◆ Task prompt:
Nothing below is to be printed except the lines between the line holding "(IHC) micrograph of" and the line holding "histopathology image of", inclusive, each exactly as it appears.

[[ Material for this exercise open ]]

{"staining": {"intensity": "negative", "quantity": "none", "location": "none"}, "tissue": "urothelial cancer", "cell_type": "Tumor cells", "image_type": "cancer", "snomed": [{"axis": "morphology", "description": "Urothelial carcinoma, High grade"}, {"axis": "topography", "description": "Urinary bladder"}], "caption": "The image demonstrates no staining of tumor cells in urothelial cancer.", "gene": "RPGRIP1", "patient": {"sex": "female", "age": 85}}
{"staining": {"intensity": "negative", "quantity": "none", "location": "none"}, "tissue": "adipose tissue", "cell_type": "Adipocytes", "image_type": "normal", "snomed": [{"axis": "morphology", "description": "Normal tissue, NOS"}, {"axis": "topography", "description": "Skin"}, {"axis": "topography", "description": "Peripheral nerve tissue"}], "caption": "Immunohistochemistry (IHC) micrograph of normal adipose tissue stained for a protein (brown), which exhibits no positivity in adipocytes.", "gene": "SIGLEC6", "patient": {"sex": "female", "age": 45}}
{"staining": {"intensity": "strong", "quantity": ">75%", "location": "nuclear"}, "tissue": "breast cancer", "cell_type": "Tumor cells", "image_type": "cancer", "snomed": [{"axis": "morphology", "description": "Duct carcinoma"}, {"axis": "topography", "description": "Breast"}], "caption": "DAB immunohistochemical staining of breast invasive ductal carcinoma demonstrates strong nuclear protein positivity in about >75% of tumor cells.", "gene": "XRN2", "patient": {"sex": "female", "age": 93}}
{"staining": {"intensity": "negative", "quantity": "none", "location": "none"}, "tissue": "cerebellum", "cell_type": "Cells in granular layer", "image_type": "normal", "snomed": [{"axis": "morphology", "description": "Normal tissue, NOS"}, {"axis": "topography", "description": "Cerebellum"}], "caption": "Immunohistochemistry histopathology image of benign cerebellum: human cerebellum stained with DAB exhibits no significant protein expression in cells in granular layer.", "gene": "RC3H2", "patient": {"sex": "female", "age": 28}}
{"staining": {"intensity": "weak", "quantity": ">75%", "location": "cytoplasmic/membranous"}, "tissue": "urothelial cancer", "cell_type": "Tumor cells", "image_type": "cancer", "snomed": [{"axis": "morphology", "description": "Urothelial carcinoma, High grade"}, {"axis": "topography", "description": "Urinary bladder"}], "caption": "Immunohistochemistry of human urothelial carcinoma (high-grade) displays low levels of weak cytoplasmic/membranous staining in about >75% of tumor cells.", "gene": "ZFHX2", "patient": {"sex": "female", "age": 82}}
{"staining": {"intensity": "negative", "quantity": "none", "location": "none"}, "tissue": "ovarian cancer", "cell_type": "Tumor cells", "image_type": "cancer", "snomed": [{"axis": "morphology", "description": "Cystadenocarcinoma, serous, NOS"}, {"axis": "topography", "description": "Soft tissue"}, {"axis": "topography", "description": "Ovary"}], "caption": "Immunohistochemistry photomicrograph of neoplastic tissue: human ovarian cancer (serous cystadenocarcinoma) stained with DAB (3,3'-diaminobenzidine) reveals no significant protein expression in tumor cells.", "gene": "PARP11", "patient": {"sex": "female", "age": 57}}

[[ Material for this exercise closed ]]

◆ Written answer:
{"staining": {"intensity": "negative", "quantity": "none", "location": "none"}, "tissue": "adipose tissue", "cell_type": "Adipocytes", "image_type": "normal", "snomed": [{"axis": "morphology", "description": "Normal tissue, NOS"}, {"axis": "topography", "description": "Skin"}, {"axis": "topography", "description": "Peripheral nerve tissue"}], "caption": "Immunohistochemistry (IHC) micrograph of normal adipose tissue stained for a protein (brown), which exhibits no positivity in adipocytes.", "gene": "SIGLEC6", "patient": {"sex": "female", "age": 45}}
{"staining": {"intensity": "strong", "quantity": ">75%", "location": "nuclear"}, "tissue": "breast cancer", "cell_type": "Tumor cells", "image_type": "cancer", "snomed": [{"axis": "morphology", "description": "Duct carcinoma"}, {"axis": "topography", "description": "Breast"}], "caption": "DAB immunohistochemical staining of breast invasive ductal carcinoma demonstrates strong nuclear protein positivity in about >75% of tumor cells.", "gene": "XRN2", "patient": {"sex": "female", "age": 93}}
{"staining": {"intensity": "negative", "quantity": "none", "location": "none"}, "tissue": "cerebellum", "cell_type": "Cells in granular layer", "image_type": "normal", "snomed": [{"axis": "morphology", "description": "Normal tissue, NOS"}, {"axis": "topography", "description": "Cerebellum"}], "caption": "Immunohistochemistry histopathology image of benign cerebellum: human cerebellum stained with DAB exhibits no significant protein expression in cells in granular layer.", "gene": "RC3H2", "patient": {"sex": "female", "age": 28}}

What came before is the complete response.